Und die brauchen natürlich gut ausgebaute Strecken zu ihren
Einsatzorten. Und - wie Oberstadtdirektor Wandscher nicht müde
wird immer wieder zu betonen - das ist doch auch im Interesse der
VWG, der die Würzburger Straße schon lange ein Dorn im Auge ist.
Stellt sich dann doch die Frage, wie es eigentlich dahin kommen
konnte, obwohl es keine sachlichen Argumente für den Standort
Fleiwa gibt und die Feuerwehrleute selbst sich davor grausen.
Du Wurst hat einen Anfang...
Die Fabrik wurde 1923 vom Fleisch- und Wurstfabrikanten Georg Bölts zusammen
mit dem ehemaligen Großherzog Friedrich-August mit Unterstützung
der Stadt inmitten eines Wohnviertels errichtet. Fünf
Jahre später schon kam sie in genossenschaftlichen Besitz und wurde damit
Teil des gewerkschaftseigenen co-op-
Konzerns.
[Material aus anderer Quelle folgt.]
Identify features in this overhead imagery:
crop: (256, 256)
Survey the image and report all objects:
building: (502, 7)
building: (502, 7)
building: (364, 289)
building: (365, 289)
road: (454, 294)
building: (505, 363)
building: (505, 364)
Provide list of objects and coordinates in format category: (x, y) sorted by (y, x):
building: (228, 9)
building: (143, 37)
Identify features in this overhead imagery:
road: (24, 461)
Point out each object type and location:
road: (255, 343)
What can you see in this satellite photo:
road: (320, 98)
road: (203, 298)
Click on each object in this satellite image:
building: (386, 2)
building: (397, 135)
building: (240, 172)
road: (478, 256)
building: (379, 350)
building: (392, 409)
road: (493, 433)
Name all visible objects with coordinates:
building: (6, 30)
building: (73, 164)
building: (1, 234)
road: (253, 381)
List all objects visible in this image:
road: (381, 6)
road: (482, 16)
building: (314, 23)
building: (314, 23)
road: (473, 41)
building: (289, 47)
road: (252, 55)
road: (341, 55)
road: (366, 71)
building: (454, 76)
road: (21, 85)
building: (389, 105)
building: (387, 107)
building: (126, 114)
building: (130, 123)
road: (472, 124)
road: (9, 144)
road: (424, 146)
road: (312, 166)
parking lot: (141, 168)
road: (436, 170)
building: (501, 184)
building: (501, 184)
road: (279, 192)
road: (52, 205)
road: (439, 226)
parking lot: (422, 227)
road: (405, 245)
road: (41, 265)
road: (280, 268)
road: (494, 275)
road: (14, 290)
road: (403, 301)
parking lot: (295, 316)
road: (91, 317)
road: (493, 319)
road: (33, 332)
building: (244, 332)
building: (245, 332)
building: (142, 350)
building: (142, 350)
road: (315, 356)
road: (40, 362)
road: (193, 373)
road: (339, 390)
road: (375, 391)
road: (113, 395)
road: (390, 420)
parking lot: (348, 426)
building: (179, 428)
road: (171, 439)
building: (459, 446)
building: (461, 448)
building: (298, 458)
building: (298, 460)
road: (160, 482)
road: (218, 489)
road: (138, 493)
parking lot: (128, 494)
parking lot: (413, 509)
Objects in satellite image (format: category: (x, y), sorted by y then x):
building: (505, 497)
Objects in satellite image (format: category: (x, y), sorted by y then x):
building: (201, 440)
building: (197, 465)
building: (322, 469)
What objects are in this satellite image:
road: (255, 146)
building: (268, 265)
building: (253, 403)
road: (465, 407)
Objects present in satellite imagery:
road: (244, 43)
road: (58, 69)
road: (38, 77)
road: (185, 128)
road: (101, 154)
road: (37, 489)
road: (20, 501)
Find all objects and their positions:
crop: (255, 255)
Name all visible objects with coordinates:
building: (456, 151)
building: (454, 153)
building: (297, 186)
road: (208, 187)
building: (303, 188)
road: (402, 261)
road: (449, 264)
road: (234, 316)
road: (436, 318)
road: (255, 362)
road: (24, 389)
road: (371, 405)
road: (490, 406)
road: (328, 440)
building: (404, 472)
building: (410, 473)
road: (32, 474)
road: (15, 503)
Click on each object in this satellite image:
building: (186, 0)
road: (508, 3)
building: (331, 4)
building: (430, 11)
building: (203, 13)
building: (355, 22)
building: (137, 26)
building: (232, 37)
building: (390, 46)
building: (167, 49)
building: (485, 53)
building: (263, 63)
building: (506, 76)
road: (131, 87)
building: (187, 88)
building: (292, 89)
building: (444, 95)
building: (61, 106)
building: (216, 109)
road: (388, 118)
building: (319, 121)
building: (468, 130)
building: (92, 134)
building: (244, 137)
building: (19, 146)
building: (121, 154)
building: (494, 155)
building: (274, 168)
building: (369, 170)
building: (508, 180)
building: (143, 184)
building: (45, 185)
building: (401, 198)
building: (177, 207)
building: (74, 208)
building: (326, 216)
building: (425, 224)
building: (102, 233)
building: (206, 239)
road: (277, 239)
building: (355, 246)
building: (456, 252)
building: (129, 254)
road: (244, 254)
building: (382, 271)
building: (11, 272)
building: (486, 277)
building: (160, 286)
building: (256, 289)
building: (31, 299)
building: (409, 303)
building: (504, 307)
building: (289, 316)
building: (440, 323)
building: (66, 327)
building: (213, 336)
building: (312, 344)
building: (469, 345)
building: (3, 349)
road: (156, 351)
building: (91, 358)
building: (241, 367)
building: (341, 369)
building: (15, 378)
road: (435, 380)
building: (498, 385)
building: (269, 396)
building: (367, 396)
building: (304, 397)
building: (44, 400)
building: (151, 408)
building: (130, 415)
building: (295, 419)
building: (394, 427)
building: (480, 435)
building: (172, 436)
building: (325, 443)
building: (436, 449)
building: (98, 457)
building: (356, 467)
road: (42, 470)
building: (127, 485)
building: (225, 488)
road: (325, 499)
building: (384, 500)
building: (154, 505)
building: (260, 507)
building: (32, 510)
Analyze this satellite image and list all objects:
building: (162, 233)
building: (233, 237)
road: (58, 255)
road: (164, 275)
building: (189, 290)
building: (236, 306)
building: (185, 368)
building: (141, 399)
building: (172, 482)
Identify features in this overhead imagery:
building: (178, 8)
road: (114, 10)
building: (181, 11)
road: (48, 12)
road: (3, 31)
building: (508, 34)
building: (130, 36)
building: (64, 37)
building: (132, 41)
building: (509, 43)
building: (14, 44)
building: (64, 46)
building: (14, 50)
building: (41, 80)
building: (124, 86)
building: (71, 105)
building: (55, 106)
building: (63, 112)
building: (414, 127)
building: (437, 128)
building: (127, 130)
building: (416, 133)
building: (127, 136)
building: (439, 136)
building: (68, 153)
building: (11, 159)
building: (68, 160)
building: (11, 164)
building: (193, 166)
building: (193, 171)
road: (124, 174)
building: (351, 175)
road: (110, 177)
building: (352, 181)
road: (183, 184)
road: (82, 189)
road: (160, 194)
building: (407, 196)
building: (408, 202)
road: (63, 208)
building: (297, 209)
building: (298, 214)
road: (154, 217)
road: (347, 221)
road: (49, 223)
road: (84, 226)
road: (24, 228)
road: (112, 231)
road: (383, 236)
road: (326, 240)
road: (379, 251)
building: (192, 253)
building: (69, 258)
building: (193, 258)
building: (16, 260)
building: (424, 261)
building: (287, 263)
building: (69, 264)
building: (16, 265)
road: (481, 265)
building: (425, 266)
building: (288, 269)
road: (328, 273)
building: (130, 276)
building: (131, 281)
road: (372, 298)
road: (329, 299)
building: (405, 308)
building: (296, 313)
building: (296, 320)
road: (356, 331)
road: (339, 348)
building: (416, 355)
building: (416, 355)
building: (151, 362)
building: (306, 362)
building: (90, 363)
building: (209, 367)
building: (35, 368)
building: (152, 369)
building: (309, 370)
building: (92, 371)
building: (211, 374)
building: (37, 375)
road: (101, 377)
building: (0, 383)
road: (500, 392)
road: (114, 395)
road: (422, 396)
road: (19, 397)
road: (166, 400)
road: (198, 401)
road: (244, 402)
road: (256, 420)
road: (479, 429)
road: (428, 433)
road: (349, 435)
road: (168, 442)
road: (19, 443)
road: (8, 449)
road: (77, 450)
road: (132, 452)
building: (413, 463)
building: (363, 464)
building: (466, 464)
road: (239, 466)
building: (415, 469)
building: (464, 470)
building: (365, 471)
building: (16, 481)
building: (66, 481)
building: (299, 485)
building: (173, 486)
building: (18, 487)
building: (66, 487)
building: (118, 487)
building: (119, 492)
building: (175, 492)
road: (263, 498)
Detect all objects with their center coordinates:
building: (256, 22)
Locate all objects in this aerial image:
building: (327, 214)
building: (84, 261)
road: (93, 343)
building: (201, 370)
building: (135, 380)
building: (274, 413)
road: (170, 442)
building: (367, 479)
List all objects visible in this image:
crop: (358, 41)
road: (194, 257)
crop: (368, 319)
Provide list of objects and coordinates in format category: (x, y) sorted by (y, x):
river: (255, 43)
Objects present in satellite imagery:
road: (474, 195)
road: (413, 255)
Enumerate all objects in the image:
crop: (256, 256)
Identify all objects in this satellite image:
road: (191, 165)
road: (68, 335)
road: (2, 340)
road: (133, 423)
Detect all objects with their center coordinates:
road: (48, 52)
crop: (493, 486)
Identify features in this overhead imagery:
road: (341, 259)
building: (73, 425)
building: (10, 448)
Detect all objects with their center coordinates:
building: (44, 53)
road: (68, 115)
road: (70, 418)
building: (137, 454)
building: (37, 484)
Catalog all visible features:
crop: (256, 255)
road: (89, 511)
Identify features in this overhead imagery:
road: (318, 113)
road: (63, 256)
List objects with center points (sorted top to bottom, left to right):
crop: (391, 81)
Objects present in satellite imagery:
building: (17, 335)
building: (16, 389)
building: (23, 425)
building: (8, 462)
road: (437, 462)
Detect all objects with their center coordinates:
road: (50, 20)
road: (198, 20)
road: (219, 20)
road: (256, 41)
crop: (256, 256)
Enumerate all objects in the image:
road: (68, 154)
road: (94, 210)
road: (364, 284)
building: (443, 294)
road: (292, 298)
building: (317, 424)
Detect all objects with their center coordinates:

Noch vor der großen co-op-Krise wurde ein Neubau in
Tweelbäke verabredet und die Stadt erhielt im Gegenzug für massive
Subventionen die alte Fleiwa.
... und ein Ende
Also konnte man sich schon 1985 überlegen, was man mit dem
riesigen Gelände von 12 Hektar Größe, davon allein 3,2 Hektar
Fabrikgebäude, wohl machen könnte.
Der Stadtverwaltung fiel bis zum Betriebsbeginn in Tweelbäke
Anfang 1988 - wie üblich - nichts ein. Andere waren da schon etwas
kreativer. Zum Beispiel die Bürgerinitiative Kulturfabrik. Deren
Konzept sah neben Gewerbe und Wohnen auch Kultur, Selbsthilfe und
Bildung in der alten Fleiwa vor.
Und weil das von den Grünen und der damals noch im Rat vertretenen
DKP gestützt wurde, war es SPD und CDU hochgradig verdächtig. Die
SPD blockierte die Initiative mit der Begründung, man müsse erst
auf die Entscheidung über einen (miserabel formulierten) Antrag
"Forschungsprojekt Wohnen" beim Bundesbauministerium warten.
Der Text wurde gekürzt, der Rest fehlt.